A dangerous strain of the flu virus that caused a worldwide pandemic in 1957 was sent to thousands of laboratories in the United States and around the world, triggering a frantic effort to destroy the samples to prevent an outbreak, health officials revealed yesterday.
Because the virus is easily transmitted from person to person and many people have no immunity to it, the discovery has raised alarm that it could cause another deadly pandemic if a laboratory worker became infected, officials said.
As a result, health authorities were urgently working to make sure all samples are destroyed and to closely monitor anyone who may have come into contact with the virus for signs of illness, officials said.

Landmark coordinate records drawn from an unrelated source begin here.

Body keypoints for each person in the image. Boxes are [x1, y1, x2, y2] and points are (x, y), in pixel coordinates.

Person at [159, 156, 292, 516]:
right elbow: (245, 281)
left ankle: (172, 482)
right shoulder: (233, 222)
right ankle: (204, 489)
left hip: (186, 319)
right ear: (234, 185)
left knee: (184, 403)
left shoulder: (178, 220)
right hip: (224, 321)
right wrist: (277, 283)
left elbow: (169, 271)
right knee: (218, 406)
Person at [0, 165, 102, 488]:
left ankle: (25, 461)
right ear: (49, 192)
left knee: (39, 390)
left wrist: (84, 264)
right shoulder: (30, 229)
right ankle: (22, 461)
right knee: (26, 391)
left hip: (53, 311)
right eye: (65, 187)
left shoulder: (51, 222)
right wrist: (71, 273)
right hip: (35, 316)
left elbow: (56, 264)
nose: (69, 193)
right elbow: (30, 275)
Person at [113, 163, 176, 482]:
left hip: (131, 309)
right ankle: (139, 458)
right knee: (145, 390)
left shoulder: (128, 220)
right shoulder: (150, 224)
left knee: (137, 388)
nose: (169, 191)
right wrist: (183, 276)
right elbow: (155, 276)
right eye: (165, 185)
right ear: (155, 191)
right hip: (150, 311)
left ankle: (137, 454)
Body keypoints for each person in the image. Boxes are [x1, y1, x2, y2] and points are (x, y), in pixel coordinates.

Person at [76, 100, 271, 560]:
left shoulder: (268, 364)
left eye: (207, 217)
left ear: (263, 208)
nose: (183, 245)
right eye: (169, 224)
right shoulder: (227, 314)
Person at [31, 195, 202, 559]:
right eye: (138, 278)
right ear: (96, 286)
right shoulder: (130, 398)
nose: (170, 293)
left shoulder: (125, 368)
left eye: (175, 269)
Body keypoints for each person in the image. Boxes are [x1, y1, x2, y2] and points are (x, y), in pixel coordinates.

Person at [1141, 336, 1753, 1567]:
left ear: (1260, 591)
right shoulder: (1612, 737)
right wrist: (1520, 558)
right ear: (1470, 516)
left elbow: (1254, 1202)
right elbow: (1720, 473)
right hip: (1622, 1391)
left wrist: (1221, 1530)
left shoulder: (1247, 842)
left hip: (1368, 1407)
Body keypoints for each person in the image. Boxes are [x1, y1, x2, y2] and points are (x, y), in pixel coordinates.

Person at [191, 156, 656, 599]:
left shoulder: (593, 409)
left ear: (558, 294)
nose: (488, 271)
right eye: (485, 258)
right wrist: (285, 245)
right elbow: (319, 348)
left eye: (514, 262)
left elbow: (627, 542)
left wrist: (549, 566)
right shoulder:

"This virus could cause a pandemic," said Klaus Stohr, the World Health Organization's top flu expert. "We are talking about a fully transmissible human influenza virus to which the majority of the population has no immunity. We are concerned."
Although no infections have been reported, and the chances of infection are probably low, the potential consequences are so grave that urgent steps were necessary, he said.
"If a laboratory accident were to occur, a person could become infected. If that happened, that person would likely fall ill and he or she could infect somebody else. And that could mark the beginning of a global outbreak," Stohr said.
WHO is working with the federal Centers for Disease Control and Prevention in Atlanta and other national health agencies to contain the situation, he said, adding that "the level of concern about this virus is very high."
The virus, known as an H2N2 strain, killed 1 million to 4 million people worldwide in 1957 and 1958, including about 70,000 in the United States. Because the virus has not circulated in the wild since 1968, anyone born after that would have no natural immunity to it. Since then, the virus has been kept only in high-security biological laboratories.
The problem arose when a private company, Meridian Bioscience Inc. of Cincinnati, sent a panel of virus samples to about 3,700 laboratories, some in doctors' offices, to be tested as part of routine quality-control certification conducted by the College of American Pathologists. An additional 2,750 laboratories, all in the United States, received the samples as part of other certification processes and were asked to destroy them, CDC spokesman Dan Rutz said.
The panel samples usually include only strains of the flu virus that are relatively benign, Stohr said. "We would consider this an unwise and unfortunate decision," he said.